Religiosity in Gender-Diverse Companies Improves Their Performance and Ethics, Study Finds

The religious beliefs of corporate managers and employees in firms that encourage gender diversity is a critical factor in determining their environmental, social, financial and governance outcomes while helping reduce unethical behavior, a recent international study has found.

(Photo by fizkes, Shutterstock.com)
(Photo by fizkes, Shutterstock.com)
 

The study, conducted by researchers at University of Portsmouth, Brunel University and Loughborough University—all in Great Britain—looked at 3,902 companies from 29 countries over a 14-year period from 2005 to 2019.

The researchers examined the firms’ environmental, social and governance (ESG) performance. In particular, the team focused on what is known as ESG “decoupling data”—the gap between what the firms disclosed about their ESG practices and what their performance actually was.

The researchers found that higher levels of religiosity among managers and employees has a positive impact on their companies’ ESG performance, because the individuals are better than their irreligious peers at adhering to community ethical norms.

Further, the research team uncovered, companies that employed more female leaders were less likely to downplay their environmental impact—a process known as “greenwashing.” The phenomenon is more conspicuous in companies that do business in environmentally contentious industry segments.

“Our study supports existing theories that women directors are crucial players in preventing this [covering up or making less of their company’s environmental impact], as they are more likely to speak out against unethical behavior, and support environmentally conscious decisions,” said Ahmed Aboud, Deputy Director of The Centre for Innovative and Sustainable Finance and a reader in accounting and financial management at the University of Portsmouth’s Faculty of Business and Law.

“Our study contributes to the growing debate on ESG decoupling, offering policy insights to regulators and policymakers into the role of board gender diversity and religiosity in reducing unethical managerial behavior,” Aboud and his co-researchers wrote in a research paper in Business Strategy and the Environment, an academic journal.
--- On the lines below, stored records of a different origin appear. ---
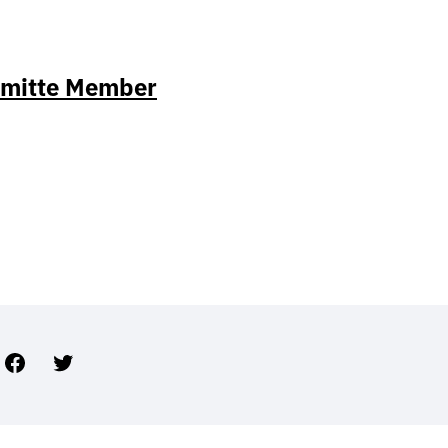
mmitte Member
Facebook
Twitter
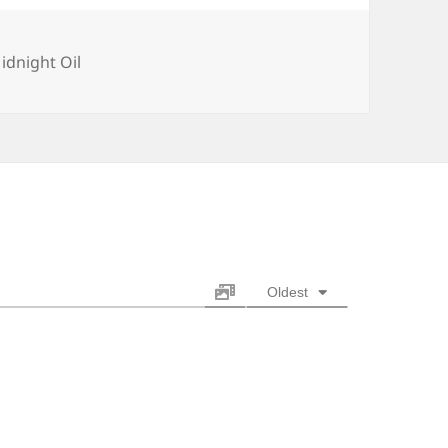
ategories
idnight Oil
Oldest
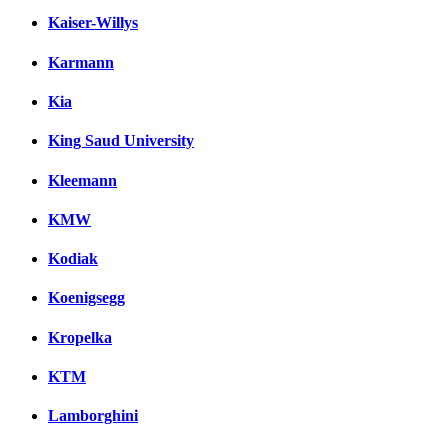
Kaiser-Willys
Karmann
Kia
King Saud University
Kleemann
KMW
Kodiak
Koenigsegg
Kropelka
KTM
Lamborghini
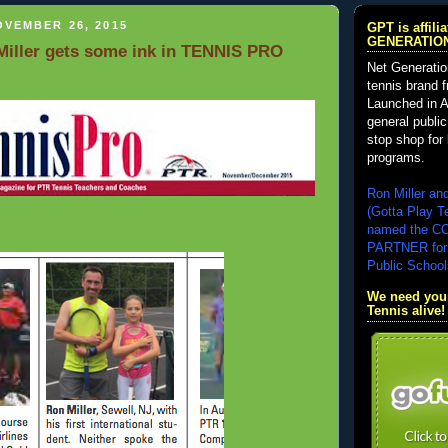
VEMBER 26, 2015
GPT is affil
GENERATIO
iller gets some ink in TENNIS PRO
Net Generatio
tennis brand 
Launched in A
general public
stop shop for 
programs.
Ron Miller an
(Gotta Play T
named the 
PARTNER for
Public School
We need your
Tennis alive!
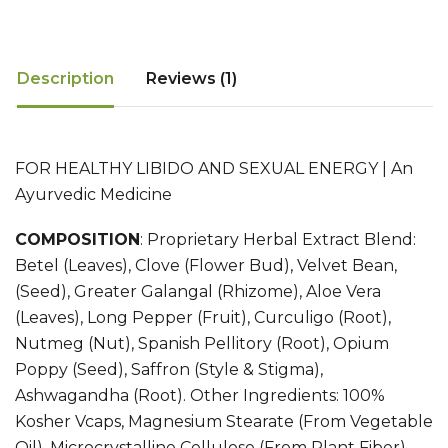
Description
Reviews (1)
FOR HEALTHY LIBIDO AND SEXUAL ENERGY | An
Ayurvedic Medicine
COMPOSITION
:
Proprietary Herbal Extract Blend:
Betel (Leaves), Clove (Flower Bud), Velvet Bean,
(Seed), Greater Galangal (Rhizome), Aloe Vera
(Leaves), Long Pepper (Fruit), Curculigo (Root),
Nutmeg (Nut), Spanish Pellitory (Root), Opium
Poppy (Seed), Saffron (Style & Stigma),
Ashwagandha (Root). Other Ingredients: 100%
Kosher Vcaps, Magnesium Stearate (From Vegetable
Oil), Microcrystalline Cellulose (From Plant Fiber),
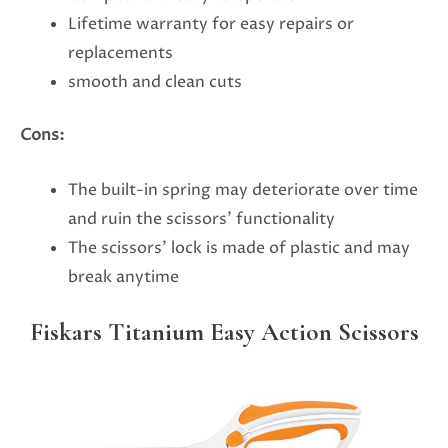
Lifetime warranty for easy repairs or
replacements
smooth and clean cuts
Cons:
The built-in spring may deteriorate over time
and ruin the scissors’ functionality
The scissors’ lock is made of plastic and may
break anytime
Fiskars Titanium Easy Action Scissors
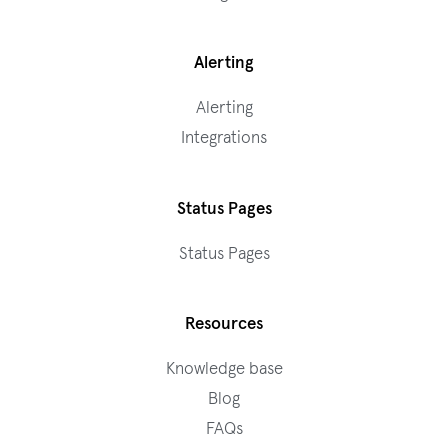
Alerting
Alerting
Integrations
Status Pages
Status Pages
Resources
Knowledge base
Blog
FAQs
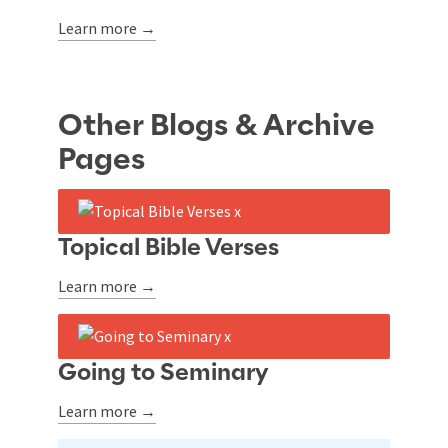
Learn more →
Other Blogs & Archive
Pages
Topical Bible Verses
Learn more →
Going to Seminary
Learn more →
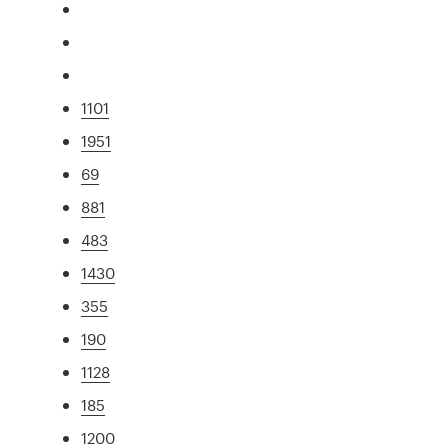
1101
1951
69
881
483
1430
355
190
1128
185
1200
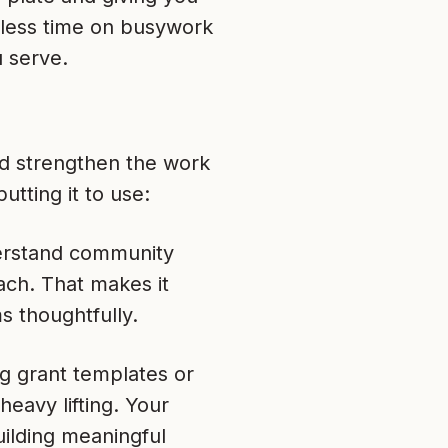
 less time on busywork
 serve.
and strengthen the work
tting it to use:
derstand community
ach. That makes it
s thoughtfully.
ng grant templates or
eavy lifting. Your
ilding meaningful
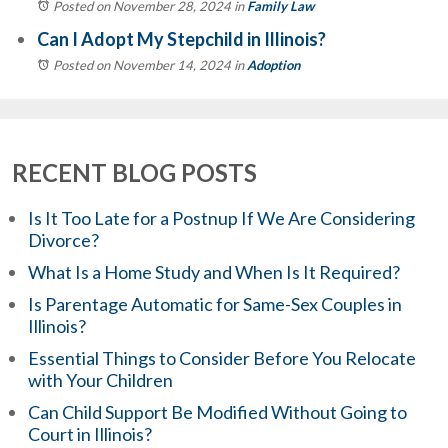
Posted on November 28, 2024
in
Family Law
Can I Adopt My Stepchild in Illinois?
Posted on November 14, 2024
in
Adoption
RECENT BLOG POSTS
Is It Too Late for a Postnup If We Are Considering
Divorce?
What Is a Home Study and When Is It Required?
Is Parentage Automatic for Same-Sex Couples in
Illinois?
Essential Things to Consider Before You Relocate
with Your Children
Can Child Support Be Modified Without Going to
Court in Illinois?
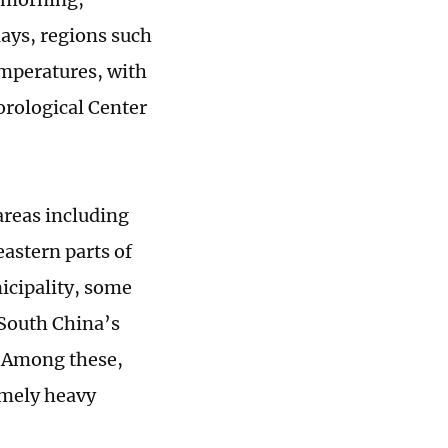
days, regions such
emperatures, with
orological Center
areas including
astern parts of
icipality, some
 South China’s
. Among these,
emely heavy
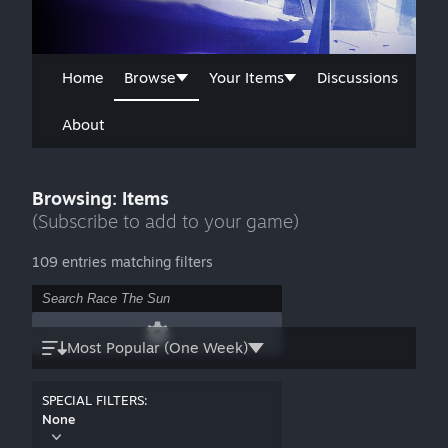
Home
Browse
Your Items
Discussions
About
Browsing: Items
(Subscribe to add to your game)
109 entries matching filters
Most Popular (One Week)
SPECIAL FILTERS:
None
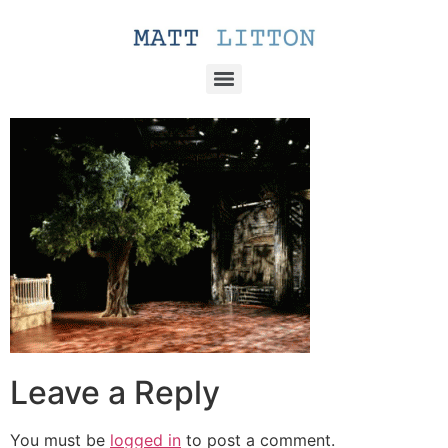
Leave a Reply
You must be
logged in
to post a comment.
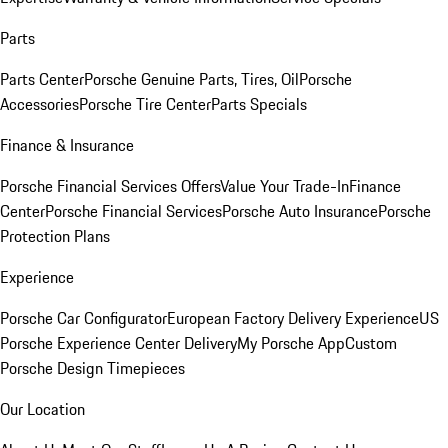
Parts
Parts Center
Porsche Genuine Parts, Tires, Oil
Porsche
Accessories
Porsche Tire Center
Parts Specials
Finance & Insurance
Porsche Financial Services Offers
Value Your Trade-In
Finance
Center
Porsche Financial Services
Porsche Auto Insurance
Porsche
Protection Plans
Experience
Porsche Car Configurator
European Factory Delivery Experience
US
Porsche Experience Center Delivery
My Porsche App
Custom
Porsche Design Timepieces
Our Location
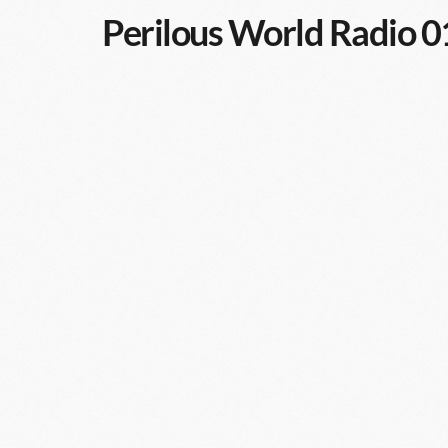
Perilous World Radio 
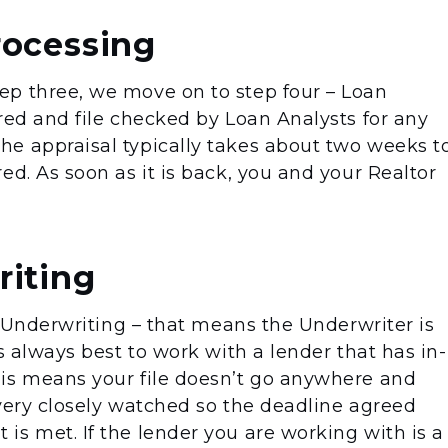
rocessing
ep three, we move on to step four – Loan
red and file checked by Loan Analysts for any
e appraisal typically takes about two weeks t
ed. As soon as it is back, you and your Realtor
riting
to Underwriting – that means the Underwriter is
s always best to work with a lender that has in-
his means your file doesn’t go anywhere and
 very closely watched so the deadline agreed
is met. If the lender you are working with is a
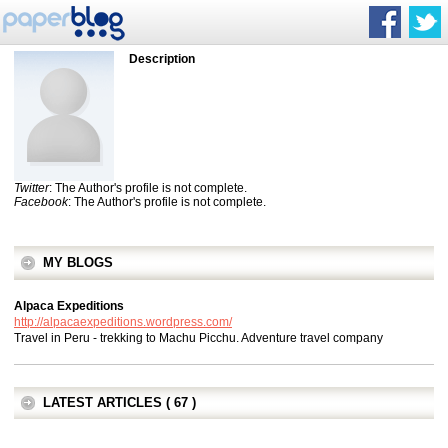
Description
Twitter
: The Author's profile is not complete.
Facebook
: The Author's profile is not complete.
MY BLOGS
Alpaca Expeditions
http://alpacaexpeditions.wordpress.com/
Travel in Peru - trekking to Machu Picchu. Adventure travel company
LATEST ARTICLES ( 67 )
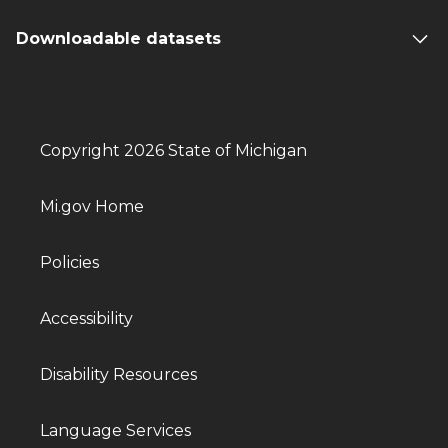
Downloadable datasets
Copyright 2026 State of Michigan
Mi.gov Home
Policies
Accessibility
Disability Resources
Language Services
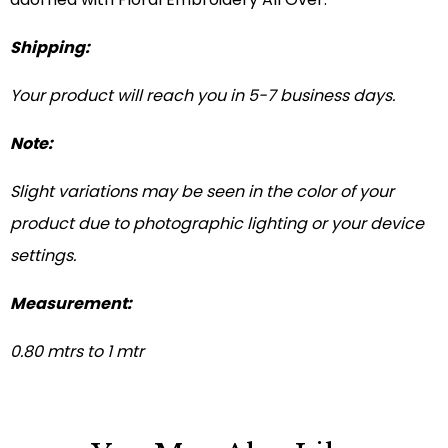
Shipping:
Your product will reach you in 5-7 business days.
Note:
Slight variations may be seen in the color of your
product due to photographic lighting or your device
settings.
Measurement:
0.80 mtrs to 1 mtr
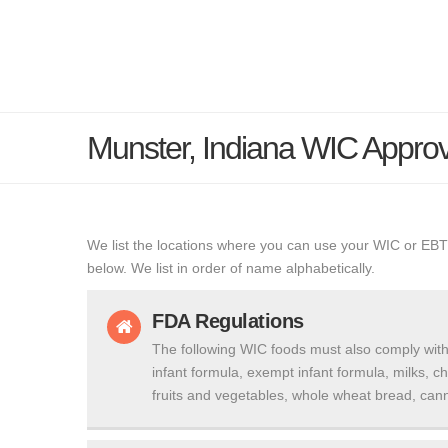
Munster, Indiana WIC Appro
We list the locations where you can use your WIC or EBT
below. We list in order of name alphabetically.
FDA Regulations
The following WIC foods must also comply with
infant formula, exempt infant formula, milks, c
fruits and vegetables, whole wheat bread, cann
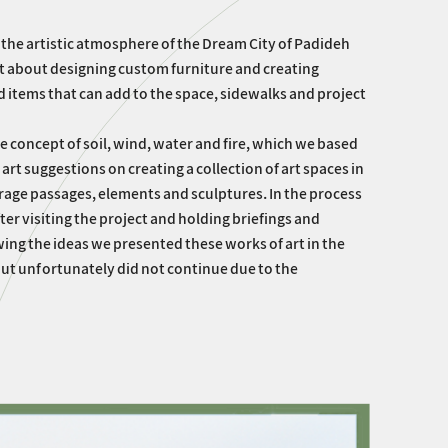
 the artistic atmosphere of the Dream City of Padideh
ght about designing custom furniture and creating
d items that can add to the space, sidewalks and project
e concept of soil, wind, water and fire, which we based
t suggestions on creating a collection of art spaces in
verage passages, elements and sculptures. In the process
fter visiting the project and holding briefings and
ing the ideas we presented these works of art in the
t unfortunately did not continue due to the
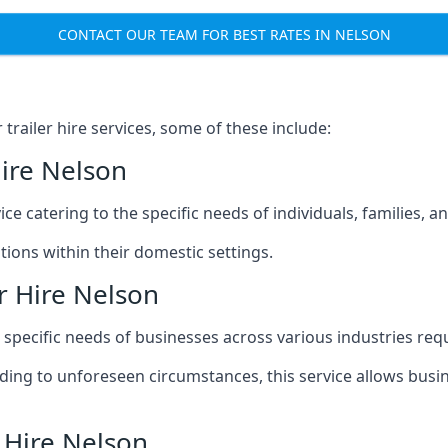
CONTACT OUR TEAM FOR BEST RATES IN NELSON
railer hire services, some of these include:
Hire Nelson
ice catering to the specific needs of individuals, families, 
ions within their domestic settings.
r Hire Nelson
e specific needs of businesses across various industries req
g to unforeseen circumstances, this service allows busines
 Hire Nelson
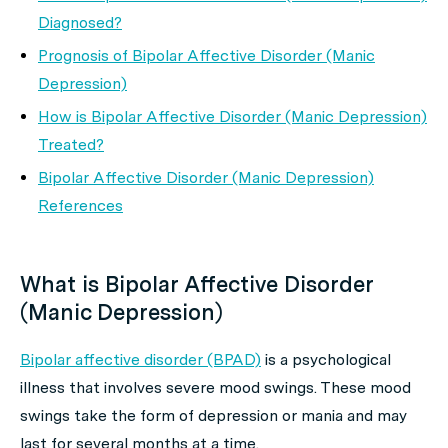
Diagnosed?
Prognosis of Bipolar Affective Disorder (Manic
Depression)
How is Bipolar Affective Disorder (Manic Depression)
Treated?
Bipolar Affective Disorder (Manic Depression)
References
What is Bipolar Affective Disorder
(Manic Depression)
Bipolar affective disorder (BPAD)
is a psychological
illness that involves severe mood swings. These mood
swings take the form of depression or mania and may
last for several months at a time.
Paradoxically, the researchers also discovered that gender-diverse companies based in countries where religious beliefs are less pronounced had a greater impact on reducing ESG decoupling.

“Countries with higher levels of religiosity tend to adopt views supporting traditional gender roles between men and women, and as a result see female directors being less influential in their roles,” explained Yasser Eliwa, a senior lecturer in accounting and finance at the School of Business and Economics at Loughborough University. Their team study “is consistent with other studies which suggest religious differences among countries can influence corporate decisions.”